OBJECTIVE -
Print all of the lines below word for word, leaving out the pictures.

MATERIAL PROVIDED -
= = = = =
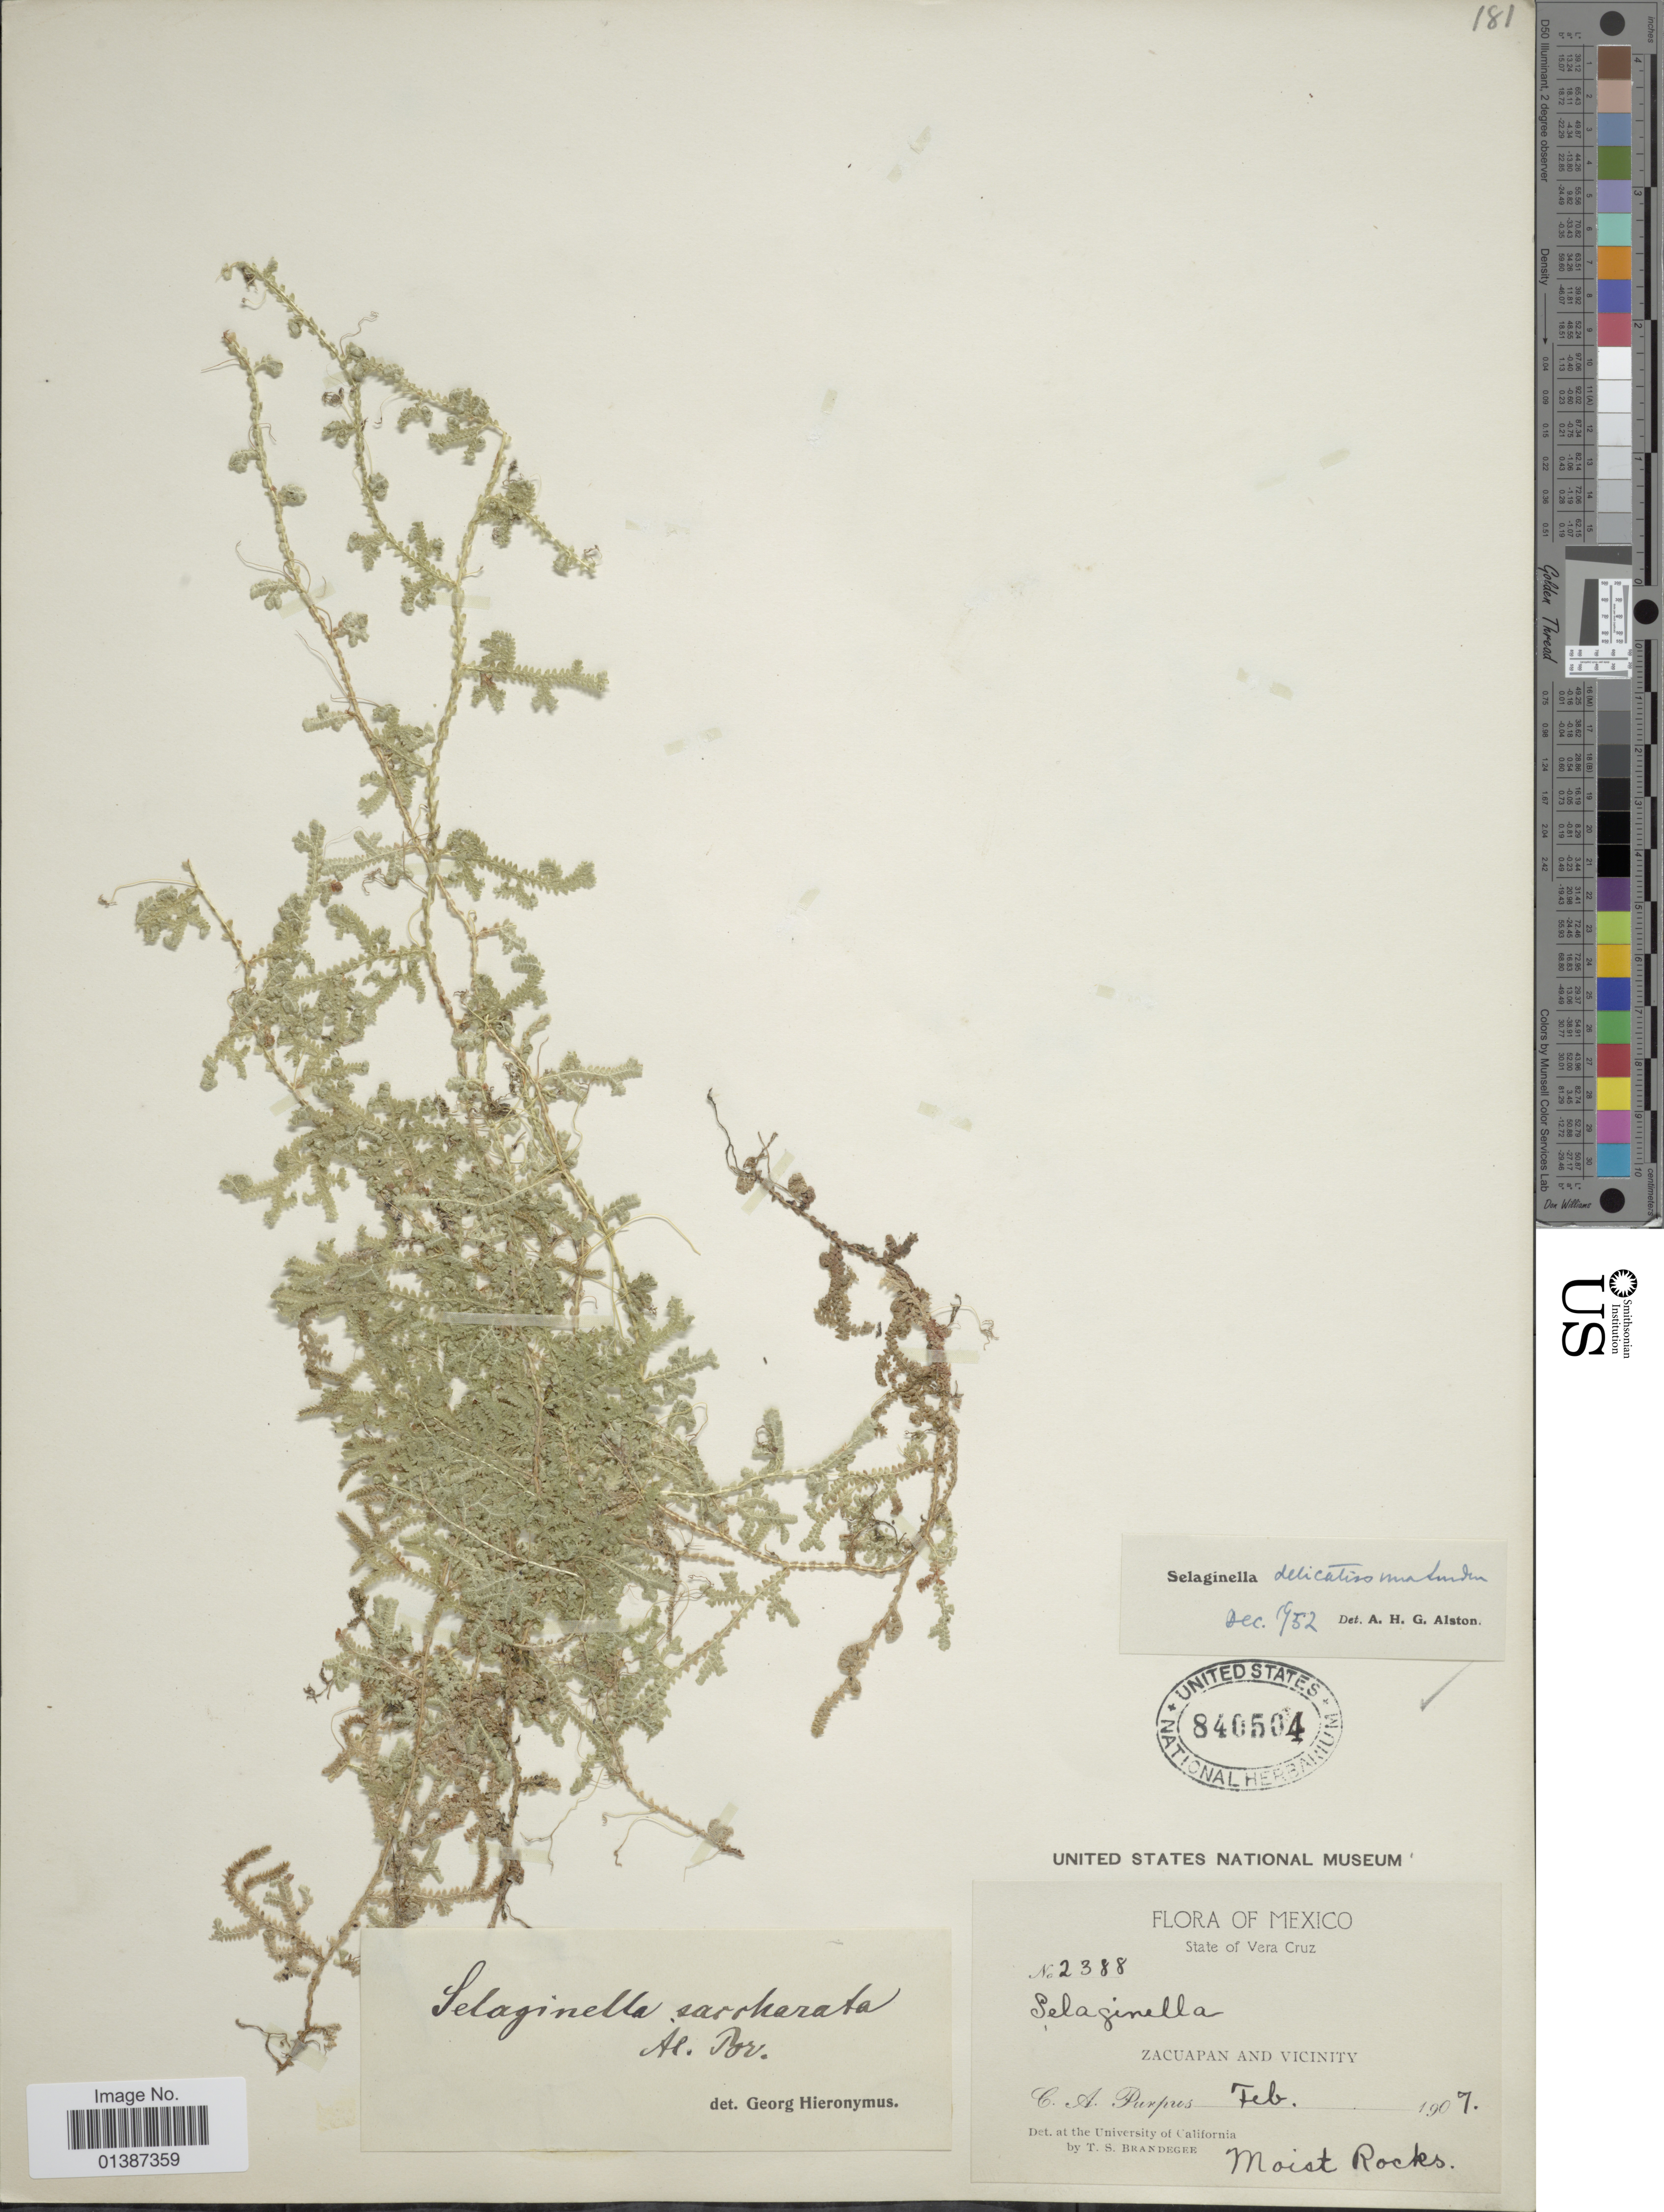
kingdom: Plantae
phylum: Tracheophyta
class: Lycopodiopsida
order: Selaginellales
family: Selaginellaceae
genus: Selaginella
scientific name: Selaginella delicatissima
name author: Linden ex A. Braun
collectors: C. A. Purpus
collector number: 2388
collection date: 1907-02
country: Mexico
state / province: Veracruz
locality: State of Vera Cruz, Zacuapan and vicinity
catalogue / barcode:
= = = = =
COMPLETED EXERCISE -
kingdom: Plantae
phylum: Tracheophyta
class: Lycopodiopsida
order: Selaginellales
family: Selaginellaceae
genus: Selaginella
scientific name: Selaginella delicatissima
name author: Linden ex A. Braun
collectors: C. A. Purpus
collector number: 2388
collection date: 1907-02
country: Mexico
state / province: Veracruz
locality: State of Vera Cruz, Zacuapan and vicinity
catalogue / barcode:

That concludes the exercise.